While visiting each of the Shooting Touch courts as part of onboarding, one thought kept returning: how can I meaningfully and respectfully deepen my connection to these communities this year? I was struck by how many beneficiaries remembered me across all six courts, a realization that my presence here has taken root in ways I don’t always recognize. Alongside this, supporting Grace and Lily during onboarding while tasked with contributing across a wider set of priorities this year has left me feeling both humbled by the trust placed in me by leadership, and grounded in my responsibility to show up thoughtfully for my team and the communities we serve. This year, that commitment takes shape in concrete ways: spending time more evenly across courts, listening more closely to our staff, coaches, and my peers, expanding my language skills, and contributing to the continued growth of Shooting Touch’s footprint in Kigali and through our engagement with international visitors.
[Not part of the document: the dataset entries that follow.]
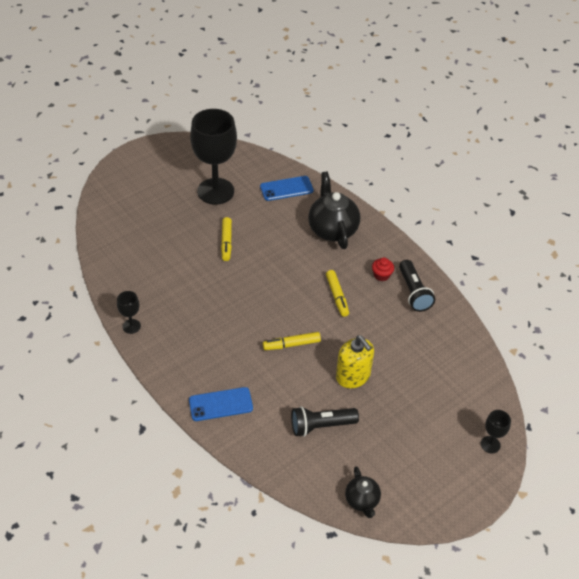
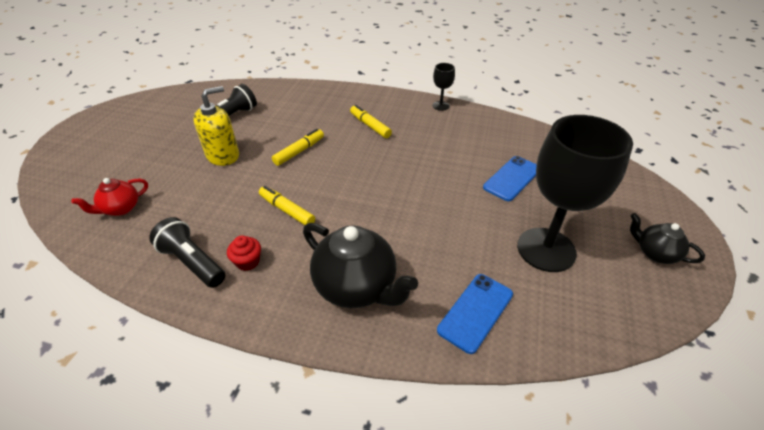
camera: 145 degrees right, 5 degrees down
(220, 404) = (320, 98): blue phone -> blue phone (512, 178)
(226, 242) = (456, 200): yellow marker -> yellow marker (370, 126)
(353, 376) = (223, 155): yellow soap dispenser -> yellow soap dispenser turned 120 degrees clockwise
(362, 501) = (172, 97): black teapot -> black teapot (655, 253)
(448, 363) = (121, 209): none -> red teapot
(490, 444) = (60, 165): black goblet -> none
That sense of connection extends beyond the courts. Between this Fellowship cohort, I’ve noticed a closeness that goes deeper than shared responsibilities. As Fellows, we navigate similar transitions, responsibilities, and expectations, but spending time together beyond work (i.e., planning trips, setting personal and cohort goals, and enjoying new experiences as a group, etc.) makes it clear that our bond isn’t defined solely by circumstance. These moments remind me that the connections we’re building go beyond circumstance; we genuinely enjoy being in each other’s company, learning from one another, and growing together.
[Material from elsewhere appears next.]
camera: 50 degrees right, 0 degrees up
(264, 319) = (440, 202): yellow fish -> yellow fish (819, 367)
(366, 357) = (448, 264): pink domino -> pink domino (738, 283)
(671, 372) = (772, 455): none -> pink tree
Sitting with this sense of cohesion, one word keeps returning to me as I look ahead to 2026: Community. For me, this word isn’t just a reflection. It is a compass for the year, guiding how I engage with others, nurture relationships, and invest in the places and people that matter. From my Fellowship cohort to my Rwandan colleagues to shopkeepers in the umudugudu (village), I feel called to lean into this bond. Participating in Umuganda later this month feels like a natural extension of this commitment - working alongside locals, strengthening relationships beyond the court, and contributing meaningfully to the Rwinkwavu community.
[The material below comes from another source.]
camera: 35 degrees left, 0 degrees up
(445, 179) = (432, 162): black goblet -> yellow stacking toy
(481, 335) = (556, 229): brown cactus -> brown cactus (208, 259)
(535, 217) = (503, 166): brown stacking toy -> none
As January comes to a close, I feel revitalized, reconnected, and inspired to carry the spirit of community into every corner of this year. The quiet anxieties I carried before departure have softened, replaced by a deeper awareness that belonging is practiced, not earned, and that my role this year is to show up consistently, thoughtfully, and alongside those who shape this work with me. After all, home and community are not abstract ideas; they are cultivated one smile, one “Muraho,” and one shared effort at a time.